— Exercise requirements —
Identify each line in the items below that contains the string "chambres" and copy those lines in full. Matching is case-sensitive.

────────────────

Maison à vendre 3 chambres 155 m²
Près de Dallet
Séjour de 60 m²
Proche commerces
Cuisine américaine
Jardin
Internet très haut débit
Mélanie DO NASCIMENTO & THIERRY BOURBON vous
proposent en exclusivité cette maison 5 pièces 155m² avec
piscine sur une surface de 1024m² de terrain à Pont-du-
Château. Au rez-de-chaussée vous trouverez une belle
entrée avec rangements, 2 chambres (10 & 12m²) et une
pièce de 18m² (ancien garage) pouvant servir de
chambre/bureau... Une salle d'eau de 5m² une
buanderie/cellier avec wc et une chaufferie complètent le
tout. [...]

────────────────

— Result for this task —
Maison à vendre 3 chambres 155 m²
entrée avec rangements, 2 chambres (10 & 12m²) et une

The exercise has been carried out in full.